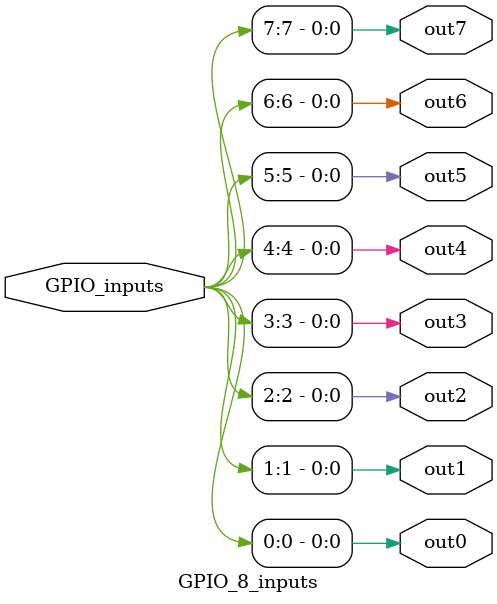
<source format=v>
module GPIO_8_inputs(
    input [7:0]GPIO_inputs,
    output out0, out1, out2, out3, out4, out5, out6, out7
);

    assign GPIO_inputs[0] = out0;
    assign GPIO_inputs[1] = out1;
    assign GPIO_inputs[2] = out2;
    assign GPIO_inputs[3] = out3;
    assign GPIO_inputs[4] = out4;
    assign GPIO_inputs[5] = out5;
    assign GPIO_inputs[6] = out6;
    assign GPIO_inputs[7] = out7;

endmodule
</source>
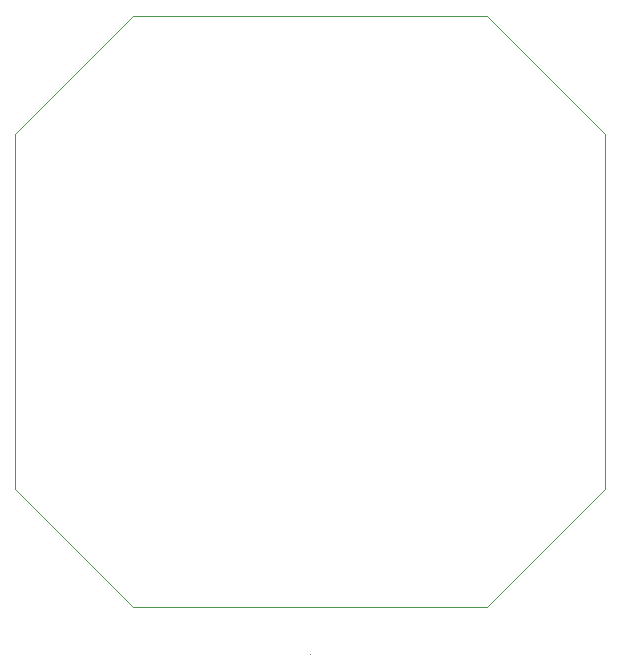
<source format=gko>
G04 (created by PCBNEW (2013-09-06 BZR 4312)-stable) date T 04 märts 2014 22:38:06 EET*
%MOIN*%
G04 Gerber Fmt 3.4, Leading zero omitted, Abs format*
%FSLAX34Y34*%
G01*
G70*
G90*
G04 APERTURE LIST*
%ADD10C,0.000787*%
%ADD11C,0.001000*%
G04 APERTURE END LIST*
G54D10*
G54D11*
X49213Y-56692D02*
G75*
G03X49213Y-56692I0J0D01*
G74*
G01*
X49211Y-56692D02*
X49213Y-56692D01*
X49212Y-56691D02*
X49212Y-56693D01*
X43307Y-55118D02*
X39370Y-51181D01*
X55118Y-55118D02*
X43307Y-55118D01*
X59055Y-51181D02*
X55118Y-55118D01*
X59055Y-39370D02*
X59055Y-51181D01*
X55118Y-35433D02*
X59055Y-39370D01*
X43307Y-35433D02*
X55118Y-35433D01*
X39370Y-39370D02*
X43307Y-35433D01*
X39370Y-51181D02*
X39370Y-39370D01*
M02*

</source>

═══

Determine how many lines in the listing above hold the word "source", and reply with that number only.

4